> ACTIVITY: Please reproduce the whole Bodycount review below word for word, leaving out the material that follows it.

However, whilst the game feels like a contemporary of its spiritual predecessor, surely the campaign is worth something of note? Not particularly. It's a clichéd story - you are a mercenary for a mysterious entity known as the 'Network', tasked with eliminating 'the Target', who has been infiltrating into power struggles in places such as fictional West African and East Asian countries. However, you then uncover a mysterious undercurrent to everything in bunkers filled with advanced technology. Barring a couple of transparent plot twists, the story is relatively predictable and filled with little annoyance. Whilst you will undoubtedly enjoy shooting your way through thousands of enemies with a variety of different guns and over-the-top explosions, there are certain set-pieces that cause you to be violated quicker than a celebrity's voicemail. These set-pieces are often easy to spot but that doesn't stop them from being cruel and irritating. The campaign is rather short too, totalling about 6 hours, so all in all it feels like a short and mostly enjoyable romp apart from the annoying set-pieces. If you are one for exploration and finding different ways to achieve your goals, Bodycount is not for you, as it is very linear.

Out For The Count

Part two of Bodycount's small collection of modes is Bodycount Mode. This is the mode that appeals to high-score junkies - it's essentially mission select. After you've shot, knifed and fragged your way through the short campaign, you can play the levels again. If you are a glutton for punishment, this will be your mode. If not, I suspect it will not be played very often, much like the third mode - the game's multiplayer. Bodycount's multiplayer mode is practically anorexic - only 3 modes (excluding private matches). You have got Deathmatch, Team Deathmatch and Co-op...and that is your lot. Whilst it might be enjoyable once you find a game, I can guarantee you won't spend too long in the multiplayer, with very few players both playing and possible in games (a maximum of 12) and no longevity in it. Like the rest of Bodycount, it feels threadbare and unfinished.

> AVAILABLE DATA:
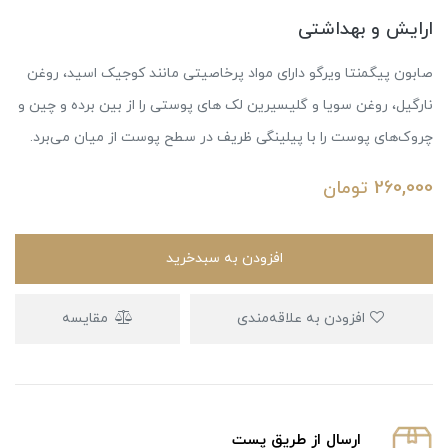
ارایش و بهداشتی
صابون پیگمنتا ویرگو دارای مواد پرخاصیتی مانند کوجیک اسید، روغن
نارگیل، روغن سویا و گلیسیرین لک های پوستی را از بین برده و چین و
چروک‌های پوست را با پیلینگی ظریف در سطح پوست از میان می‌برد.
260,000
تومان
افزودن به سبدخرید
افزودن به علاقه‌مندی
مقایسه
ارسال از طریق پست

> RESULT OF THE TASK:
However, whilst the game feels like a contemporary of its spiritual predecessor, surely the campaign is worth something of note? Not particularly. It's a clichéd story - you are a mercenary for a mysterious entity known as the 'Network', tasked with eliminating 'the Target', who has been infiltrating into power struggles in places such as fictional West African and East Asian countries. However, you then uncover a mysterious undercurrent to everything in bunkers filled with advanced technology. Barring a couple of transparent plot twists, the story is relatively predictable and filled with little annoyance. Whilst you will undoubtedly enjoy shooting your way through thousands of enemies with a variety of different guns and over-the-top explosions, there are certain set-pieces that cause you to be violated quicker than a celebrity's voicemail. These set-pieces are often easy to spot but that doesn't stop them from being cruel and irritating. The campaign is rather short too, totalling about 6 hours, so all in all it feels like a short and mostly enjoyable romp apart from the annoying set-pieces. If you are one for exploration and finding different ways to achieve your goals, Bodycount is not for you, as it is very linear.

Out For The Count

Part two of Bodycount's small collection of modes is Bodycount Mode. This is the mode that appeals to high-score junkies - it's essentially mission select. After you've shot, knifed and fragged your way through the short campaign, you can play the levels again. If you are a glutton for punishment, this will be your mode. If not, I suspect it will not be played very often, much like the third mode - the game's multiplayer. Bodycount's multiplayer mode is practically anorexic - only 3 modes (excluding private matches). You have got Deathmatch, Team Deathmatch and Co-op...and that is your lot. Whilst it might be enjoyable once you find a game, I can guarantee you won't spend too long in the multiplayer, with very few players both playing and possible in games (a maximum of 12) and no longevity in it. Like the rest of Bodycount, it feels threadbare and unfinished.